Pesquisadores do Hospital Tenon, em Paris, França, descobriram que os pacientes com doença de Alzheimer leve, cuja visão melhorou, após a realização de uma cirurgia de catarata, também apresentaram melhoras de sua capacidade cognitiva, de humor e de qualidade do sono.
Segundo a pesquisadora Brigitte Girard, este foi o primeiro estudo a avaliar especificamente se a cirurgia de catarata poderia beneficiar pacientes com Alzheimer. Pesquisas anteriores já tinham revelado que a cirurgia de catarata melhora a qualidade de vida de pacientes idosos com habilidades cognitivas comprometidas pela baixa visão.
Para realizar o seu estudo, Girard reuniu dados de trinta e oito pacientes, com idade média de 85 anos. Os participantes apresentavam demência leve devido à doença de Alzheimer. Todos tinham catarata em pelo menos um olho e foram adequadamente tratados por meio da cirurgia de catarata padrão, com o implante de lentes intraoculares, que substituem as lentes naturais dos olhos a fim de proporcionar a correção da visão. Depois da cirurgia, a visão dos participantes melhorou drasticamente para o grupo, menos para um dos pacientes com Alzheimer.
Um mês antes da cirurgia, Brigitte Girard avaliou o estado de humor, sinais de depressão, o comportamento, a capacidade de agir de forma independente e as habilidades cognitivas de todos os participantes do estudo. Três meses depois da cirurgia de catarata, os mesmos quesitos foram reavaliados pela pesquisadora, que encontrou um nível de melhora de 25% no estado cognitivo dos pacientes. Eles apresentavam um nível maior de entendimento e de respostas apropriadas ao ambiente.
O nível de depressão, após a cirurgia de catarata, também foi menor em muitos pacientes. Este nível de melhora foi semelhante ao que ocorre normalmente após uma cirurgia de catarata num idoso que não apresenta demência. Girard não encontrou alterações no nível de autonomia dos pacientes, isto é, na sua capacidade de agir com independência, após a cirurgia de catarata.
Ainda segundo a pesquisadora, os padrões de sono e os problemas de comportamento noturnos dos pacientes com Alzheimer também melhoraram bastante, após a cirurgia de catarata. Estudos anteriores já haviam revelado que quando a catarata é removida, os níveis de melatonina – hormônio regulador do sono – se normalizam. Girard acredita que por este motivo os pacientes com Alzheimer apresentaram melhores padrões de sono.
“O estudo francês nos revela que uma melhora significativa da visão resulta num clima positivo de mudanças de comportamento dos pacientes com Alzheimer. Esta informação é muito útil quando pensamos em estratégias para melhorar a qualidade de vida dos pacientes com Alzheimer, de seus familiares e de seus cuidadores”, afirma o oftalmologista Virgílio Centurion, diretor do IMO, Instituto de Moléstias Oculares.
Cirurgia de catarata x melhora da qualidade de vida
Muitos oftalmologistas continuam a usar a medida da acuidade visual como a principal indicação para a realização da cirurgia catarata, apesar das muitas ferramentas disponíveis para medir a qualidade de vida relacionada à função visual.
“Hoje, a cirurgia de catarata é uma resposta personalizada da Oftalmologia para melhor atender às necessidades do paciente. Ainda que a cirurgia não modifique o quadro de Alzheimer e nem impeça o avanço da demência, ela é muito relevante para a qualidade de vida deste paciente”, defende Virgílio Centurion, que também é membro da ALACCSA, Associação Latino-Americana de Cirurgiões de Córnea, Catarata e Cirurgias Refrativas.

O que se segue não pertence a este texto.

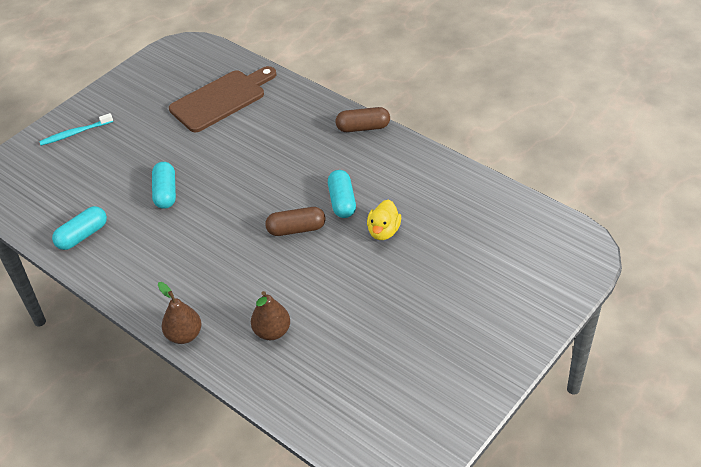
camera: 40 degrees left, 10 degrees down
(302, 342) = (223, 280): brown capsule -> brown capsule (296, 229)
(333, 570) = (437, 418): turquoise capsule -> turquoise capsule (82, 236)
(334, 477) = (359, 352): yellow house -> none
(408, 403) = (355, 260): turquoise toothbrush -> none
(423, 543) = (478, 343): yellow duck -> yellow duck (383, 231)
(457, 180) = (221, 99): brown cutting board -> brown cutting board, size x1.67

“A cirurgia de catarata é um procedimento extremamente eficaz que tem implicações muito maiores para a vida da população idosa, com demência ou não. Sua importância social não pode ser medida por um gráfico de acuidade visual. A falsa crença de pacientes e de alguns profissionais de saúde de que a catarata não deve ser extraída até estar ‘madura’ está privando muitas pessoas de uma melhor qualidade de vida na velhice. Quanto mais precoce for a cirurgia, menor o comprometimento da qualidade de vida, menor o índice de fraturas por quedas espontâneas, maior a integração social, menor a depressão”, diz o diretor do IMO.